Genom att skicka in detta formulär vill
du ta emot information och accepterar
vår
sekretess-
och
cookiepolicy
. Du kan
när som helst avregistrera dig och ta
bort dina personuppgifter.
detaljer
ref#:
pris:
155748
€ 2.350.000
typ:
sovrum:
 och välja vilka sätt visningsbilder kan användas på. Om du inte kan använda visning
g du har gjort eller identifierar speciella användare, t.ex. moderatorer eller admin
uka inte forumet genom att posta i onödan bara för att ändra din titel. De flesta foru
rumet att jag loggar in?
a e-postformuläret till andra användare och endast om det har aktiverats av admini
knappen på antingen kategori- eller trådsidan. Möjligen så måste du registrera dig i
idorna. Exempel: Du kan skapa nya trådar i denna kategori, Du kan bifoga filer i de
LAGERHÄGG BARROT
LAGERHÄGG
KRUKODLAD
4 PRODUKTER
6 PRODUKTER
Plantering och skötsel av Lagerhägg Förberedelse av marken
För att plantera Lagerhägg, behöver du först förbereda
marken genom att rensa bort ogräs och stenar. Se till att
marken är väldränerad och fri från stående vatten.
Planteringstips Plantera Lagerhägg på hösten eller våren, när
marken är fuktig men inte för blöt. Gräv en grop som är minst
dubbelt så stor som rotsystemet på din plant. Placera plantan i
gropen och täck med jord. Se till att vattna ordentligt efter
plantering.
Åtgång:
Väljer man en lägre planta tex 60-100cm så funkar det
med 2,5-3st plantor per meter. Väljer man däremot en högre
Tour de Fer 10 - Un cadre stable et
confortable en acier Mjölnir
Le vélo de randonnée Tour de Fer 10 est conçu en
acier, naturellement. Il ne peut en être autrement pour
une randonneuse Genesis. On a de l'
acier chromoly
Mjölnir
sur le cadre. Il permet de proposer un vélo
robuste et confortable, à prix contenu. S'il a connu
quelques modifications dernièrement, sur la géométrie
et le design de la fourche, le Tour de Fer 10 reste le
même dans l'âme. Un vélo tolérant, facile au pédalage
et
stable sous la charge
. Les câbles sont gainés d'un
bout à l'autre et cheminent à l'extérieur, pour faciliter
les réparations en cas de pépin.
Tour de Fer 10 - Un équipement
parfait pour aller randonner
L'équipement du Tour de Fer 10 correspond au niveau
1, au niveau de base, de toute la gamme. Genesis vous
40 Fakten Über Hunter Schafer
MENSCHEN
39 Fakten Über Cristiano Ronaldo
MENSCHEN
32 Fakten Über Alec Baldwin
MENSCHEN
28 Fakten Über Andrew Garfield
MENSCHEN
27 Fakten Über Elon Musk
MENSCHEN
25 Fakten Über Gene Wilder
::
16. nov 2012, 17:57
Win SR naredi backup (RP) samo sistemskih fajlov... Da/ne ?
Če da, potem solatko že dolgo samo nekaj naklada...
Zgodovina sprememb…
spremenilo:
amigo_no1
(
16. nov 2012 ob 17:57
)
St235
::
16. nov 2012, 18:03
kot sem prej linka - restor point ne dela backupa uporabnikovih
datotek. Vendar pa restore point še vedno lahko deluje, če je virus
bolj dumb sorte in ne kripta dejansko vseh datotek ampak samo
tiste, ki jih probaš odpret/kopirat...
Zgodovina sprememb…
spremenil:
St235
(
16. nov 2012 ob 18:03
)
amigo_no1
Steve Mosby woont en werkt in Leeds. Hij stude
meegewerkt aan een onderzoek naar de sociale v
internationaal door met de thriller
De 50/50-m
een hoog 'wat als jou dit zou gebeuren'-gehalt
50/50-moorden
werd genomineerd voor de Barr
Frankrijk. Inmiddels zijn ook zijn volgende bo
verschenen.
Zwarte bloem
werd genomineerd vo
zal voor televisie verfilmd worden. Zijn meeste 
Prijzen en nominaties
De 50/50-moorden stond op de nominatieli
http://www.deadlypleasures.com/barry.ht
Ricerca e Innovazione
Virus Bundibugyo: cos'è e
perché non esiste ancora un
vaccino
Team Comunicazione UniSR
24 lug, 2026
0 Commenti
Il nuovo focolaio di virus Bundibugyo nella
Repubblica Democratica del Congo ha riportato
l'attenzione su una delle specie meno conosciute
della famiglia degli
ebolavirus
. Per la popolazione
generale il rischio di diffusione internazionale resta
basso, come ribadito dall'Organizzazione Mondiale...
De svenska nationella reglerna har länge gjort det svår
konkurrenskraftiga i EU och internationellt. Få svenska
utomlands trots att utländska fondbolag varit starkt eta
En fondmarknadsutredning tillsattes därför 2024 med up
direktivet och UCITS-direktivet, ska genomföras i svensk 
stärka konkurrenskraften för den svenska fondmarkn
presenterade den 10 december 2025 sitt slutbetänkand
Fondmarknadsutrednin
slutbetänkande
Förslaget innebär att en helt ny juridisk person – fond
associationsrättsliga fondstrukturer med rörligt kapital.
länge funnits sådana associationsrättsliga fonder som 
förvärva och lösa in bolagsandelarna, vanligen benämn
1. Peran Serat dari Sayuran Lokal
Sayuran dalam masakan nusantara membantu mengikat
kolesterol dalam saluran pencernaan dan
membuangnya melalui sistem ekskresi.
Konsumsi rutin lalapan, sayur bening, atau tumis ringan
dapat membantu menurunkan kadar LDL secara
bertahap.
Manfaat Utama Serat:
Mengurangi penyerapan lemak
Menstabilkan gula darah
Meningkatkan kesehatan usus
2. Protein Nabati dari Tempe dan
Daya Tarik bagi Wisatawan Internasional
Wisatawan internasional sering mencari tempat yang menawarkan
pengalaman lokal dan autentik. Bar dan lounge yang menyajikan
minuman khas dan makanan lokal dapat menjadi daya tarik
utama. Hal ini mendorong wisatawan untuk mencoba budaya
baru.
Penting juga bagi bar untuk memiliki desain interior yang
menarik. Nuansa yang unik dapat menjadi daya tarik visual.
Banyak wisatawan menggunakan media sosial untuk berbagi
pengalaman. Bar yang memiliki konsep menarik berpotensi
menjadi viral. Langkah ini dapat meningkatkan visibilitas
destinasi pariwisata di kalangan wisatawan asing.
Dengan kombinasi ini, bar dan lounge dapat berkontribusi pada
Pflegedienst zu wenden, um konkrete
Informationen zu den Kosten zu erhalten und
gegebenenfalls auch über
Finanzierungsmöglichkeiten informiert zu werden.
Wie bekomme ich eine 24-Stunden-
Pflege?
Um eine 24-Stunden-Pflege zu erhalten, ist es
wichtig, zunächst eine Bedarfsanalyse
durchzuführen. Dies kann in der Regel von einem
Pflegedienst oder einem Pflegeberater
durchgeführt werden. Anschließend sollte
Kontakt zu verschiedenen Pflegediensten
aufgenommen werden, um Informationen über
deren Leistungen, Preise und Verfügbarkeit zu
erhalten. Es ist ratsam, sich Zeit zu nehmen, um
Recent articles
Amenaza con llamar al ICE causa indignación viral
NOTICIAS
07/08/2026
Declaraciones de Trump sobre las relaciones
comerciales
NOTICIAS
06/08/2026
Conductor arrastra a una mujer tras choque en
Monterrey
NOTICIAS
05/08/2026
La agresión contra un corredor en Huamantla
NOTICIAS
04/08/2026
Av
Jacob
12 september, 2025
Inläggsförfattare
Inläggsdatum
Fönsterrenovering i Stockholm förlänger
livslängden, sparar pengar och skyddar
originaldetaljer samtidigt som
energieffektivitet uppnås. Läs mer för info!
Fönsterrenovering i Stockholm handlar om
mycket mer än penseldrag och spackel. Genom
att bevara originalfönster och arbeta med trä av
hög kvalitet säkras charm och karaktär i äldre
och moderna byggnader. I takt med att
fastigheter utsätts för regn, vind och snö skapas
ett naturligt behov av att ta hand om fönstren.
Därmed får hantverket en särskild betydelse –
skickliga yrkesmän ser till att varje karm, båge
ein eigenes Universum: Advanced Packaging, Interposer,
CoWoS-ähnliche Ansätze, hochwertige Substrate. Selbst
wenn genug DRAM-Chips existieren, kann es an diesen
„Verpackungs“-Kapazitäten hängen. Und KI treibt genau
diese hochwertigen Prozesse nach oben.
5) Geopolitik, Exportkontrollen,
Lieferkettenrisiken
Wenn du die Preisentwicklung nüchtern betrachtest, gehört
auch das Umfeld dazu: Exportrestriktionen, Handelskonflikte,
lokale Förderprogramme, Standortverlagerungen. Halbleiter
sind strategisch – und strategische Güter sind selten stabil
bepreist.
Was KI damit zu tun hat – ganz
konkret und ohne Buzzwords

____________

(About this task)
With the line containing "fastigheter utsätts för" as the first and the final line of the entries above as the last, write out that span exactly and nothing more.

(Exercise result)
fastigheter utsätts för regn, vind och snö skapas
ett naturligt behov av att ta hand om fönstren.
Därmed får hantverket en särskild betydelse –
skickliga yrkesmän ser till att varje karm, båge
ein eigenes Universum: Advanced Packaging, Interposer,
CoWoS-ähnliche Ansätze, hochwertige Substrate. Selbst
wenn genug DRAM-Chips existieren, kann es an diesen
„Verpackungs“-Kapazitäten hängen. Und KI treibt genau
diese hochwertigen Prozesse nach oben.
5) Geopolitik, Exportkontrollen,
Lieferkettenrisiken
Wenn du die Preisentwicklung nüchtern betrachtest, gehört
auch das Umfeld dazu: Exportrestriktionen, Handelskonflikte,
lokale Förderprogramme, Standortverlagerungen. Halbleiter
sind strategisch – und strategische Güter sind selten stabil
bepreist.
Was KI damit zu tun hat – ganz
konkret und ohne Buzzwords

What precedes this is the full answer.